Seperti yang kita ketahui, bahwa tanggung jawab yaitu
melaksanakan tugas dengan sungguh-sungguh dari orang lain atau
diri sendiri hingga selesai atau sanggup menanggung resiko dari
apa yang telah diperbuat atau dikerjakan. Apabila seseorang tidak
mau bertanggung jawab berarti orang itu tidak bersungguh -
sungguh dalam melaksanakan tugasnya . Oleh karna itu setiap
orang harus bertanggung jawab terhadap apa yang diniatkan
dikatakan dan dilakukan . Agar menjadi pribadi yang lebih baik
lagi
2. Penanya : Nurlaela Ali
Menjawab : Nur indah wartabone
jelaskan bagaimana cara mengamalkan nilai-nilai anti korupsi
kepada para mahasiswa dengan upaya untuk mengembangkan
sikap menolak secara tegas terhadap setiap bentuk korupsi?
Jawab
Keterlibatan mahasiswa dalam upaya pemberantasan korupsi tentu
tidak pada upaya penindakan yang merupakankewenangan institusi
penegak hukum. Peran aktif mahasiswa diharapkan lebih
difokuskan pada upaya pencegahan korupsi dengan ikut
membangun budaya anti korupsi di masyarakat. Mahasiswa
diharapkan dapat berperan sebagai agen perubahan dan motor
penggerak gerakan anti korupsi di masyarakat. Untuk dapat
berperan aktif mahasiswa perlu dibekali dengan pengetahuan yang
cukup tentang seluk beluk korupsi dan pemberantasannya. Upaya
pembekalan mahasiswa dapat ditempuh dengan berbagai cara
antara lain : kegiatan sosialisasi, kampanye, seminar atau
perkuliahan. Pendidikan anti korupsi bagi mahasiswa bertujuan
untuk memberikan pengetahuan yang cukup tentang seluk beluk
korupsi dan pemberantasannya serta menanamkan nilai-nilai anti
korupsi.
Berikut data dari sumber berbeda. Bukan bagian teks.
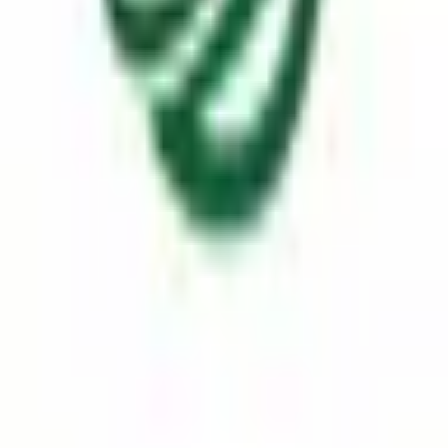
컨센트렌드
애널리스트
어닝
영업부문
사업지역
수주
생산/설비
주요고객
인원현황
자회사
4분기누적
분기
연도
차트
표
영업부문 매출 분석
매출 추이
4분기누적
매출 비중 추이
4분기누적
각 제품별 매출 트렌드
메모리
클릭하여 확대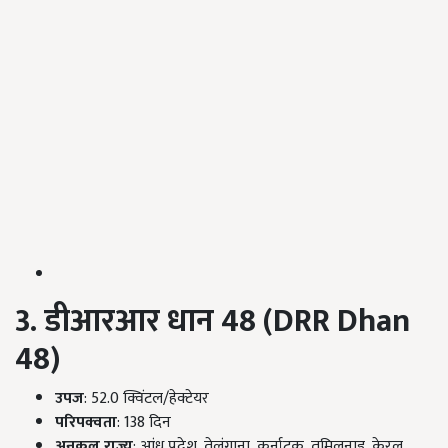
3. डीआरआर धान 48 (DRR Dhan
48)
उपज
: 52.0 क्विंटल/हेक्टेयर
परिपक्वता
: 138 दिन
अनुकूल राज्य
: आंध्र प्रदेश, तेलंगाना, कर्नाटक, तमिलनाडु, केरल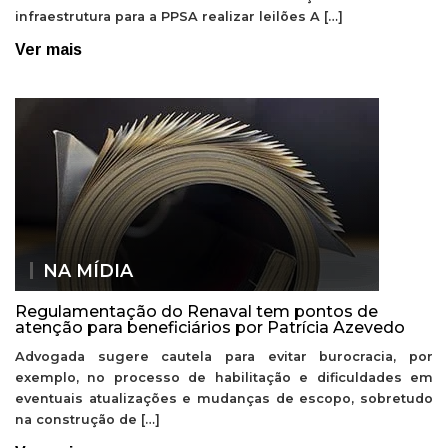
infraestrutura para a PPSA realizar leilões A […]
Ver mais
NA MÍDIA
Regulamentação do Renaval tem pontos de
atenção para beneficiários por Patrícia Azevedo
Advogada sugere cautela para evitar burocracia, por
exemplo, no processo de habilitação e dificuldades em
eventuais atualizações e mudanças de escopo, sobretudo
na construção de […]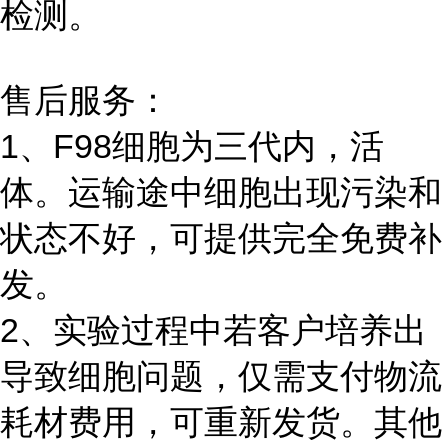
检测。
售后服务：
1、F98细胞为三代内，活
体。运输途中细胞出现污染和
状态不好，可提供完全免费补
发。
2、实验过程中若客户培养出
导致细胞问题，仅需支付物流
耗材费用，可重新发货。其他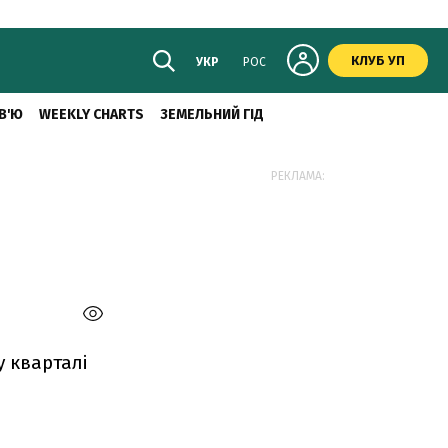
КЛУБ УП
УКР
РОС
В'Ю
WEEKLY CHARTS
ЗЕМЕЛЬНИЙ ГІД
РЕКЛАМА:
 кварталі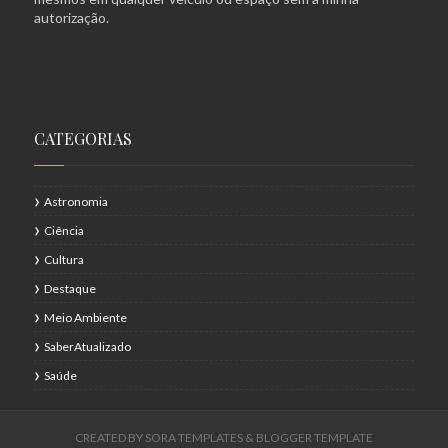
autorização.
CATEGORIAS
Astronomia
Ciência
Cultura
Destaque
Meio Ambiente
SaberAtualizado
Saúde
CREATED BY
SORA TEMPLATES
&
BLOGGER TEMPLATE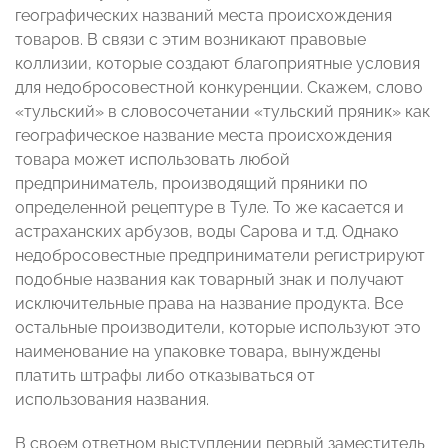
географических названий места происхождения
товаров. В связи с этим возникают правовые
коллизии, которые создают благоприятные условия
для недобросовестной конкуренции. Скажем, слово
«тульский» в словосочетании «тульский пряник» как
географическое название места происхождения
товара может использовать любой
предприниматель, производящий пряники по
определенной рецептуре в Туле. То же касается и
астраханских арбузов, воды Сарова и т.д. Однако
недобросовестные предприниматели регистрируют
подобные названия как товарный знак и получают
исключительные права на название продукта. Все
остальные производители, которые используют это
наименование на упаковке товара, вынуждены
платить штрафы либо отказываться от
использования названия.
В своем ответном выступлении первый заместитель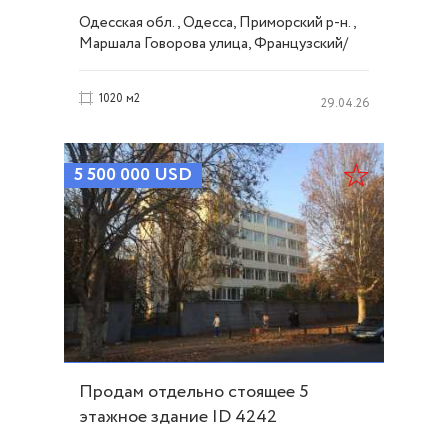
Одесская обл., Одесса, Приморский р-н.,
Маршала Говорова улица, Французский/
Шевченко
1020 м2
29.04.26
5 500 000
USD
Продам отдельно стоящее 5
этажное здание ID 4242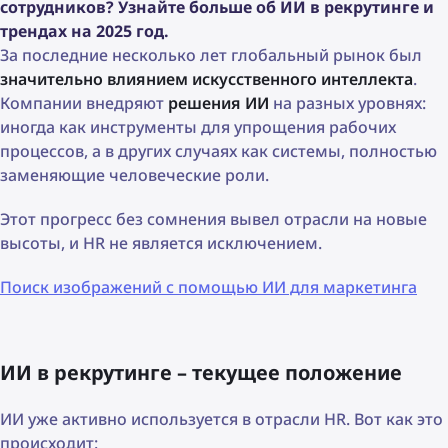
сотрудников? Узнайте больше об ИИ в рекрутинге и
трендах на 2025 год.
За последние несколько лет глобальный рынок был
значительно влиянием искусственного интеллекта
.
Компании внедряют
решения ИИ
на разных уровнях:
иногда как инструменты для упрощения рабочих
процессов, а в других случаях как системы, полностью
заменяющие человеческие роли.
Этот прогресс без сомнения вывел отрасли на новые
высоты, и HR не является исключением.
Поиск изображений с помощью ИИ для маркетинга
ИИ в рекрутинге – текущее положение
ИИ уже активно используется в отрасли HR. Вот как это
происходит: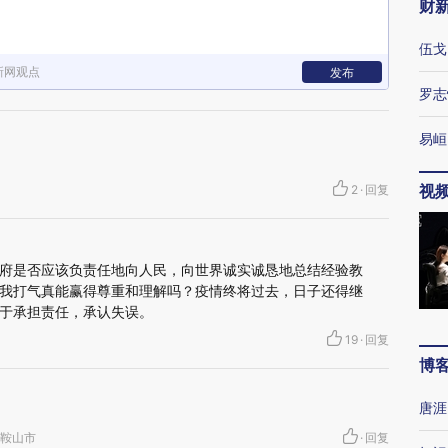
财
伍戈
新网观点
发布
罗志
易峘
视
2
·
回复
府是否应该负责任地向人民，向世界诚实诚恳地总结经验教
我打气真能赢得尊重和理解吗？疫情终将过去，日子还得继
于承担责任，承认失误。
19
·
回复
博
唐涯
宁省鞍山市
·
回复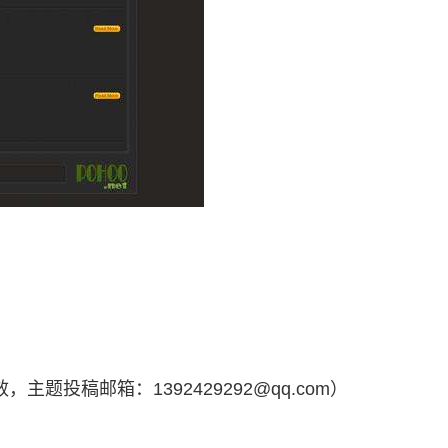
，主题投稿邮箱：1392429292@qq.com）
Tujuan jangka panjangnya adalah menumbuhkan budaya
anti korupsi di kalangan mahasiswa dan mendorong mahasiswa
untuk dapat berperan serta aktif dalam upaya pemberantasan
korupsi di Indonesia.
3. Penanya : Niluh Sulistiani
Menjawab : Mutiansi Harun
Bagaimana cara menumbuhkan sifat disiflin pada masyarakat per
individu?
Jawab
Cara menumbuhkan sifat disiplin pada masyarakat perindividu
yaitu :
1. Kita harus menyampaikan kepada mereka bahwa mereka harus
bisa mengalahkan diri mereka sendiri.
2. Mereka harus makukan kegiatan selingan sesekali di luar
rutinitas mereka.
3. Lalu mereka harus tetap fokuskan pikiran mereka pada tujuan
akhir yang ingin di capai.
Nahh setelah itu kita harus mengajarkan mereka tentang
bagaimana cara meningkatkan kedisiplinan diri mereka sendiri,
yaitu bisa dilakukan dengan cara :
1. Tetap fokus pada tujuan semula
2. Menjadi lebih produktif, efektif dan efisien sekaligus.
3. Menjaga performa.kinerja pada level tertinggi
4. Membangun mindset/pola pikir yang sehat dan kuat.
5. Berfikir lebih banyak hal yang bisa dicapai dalam hidup ini.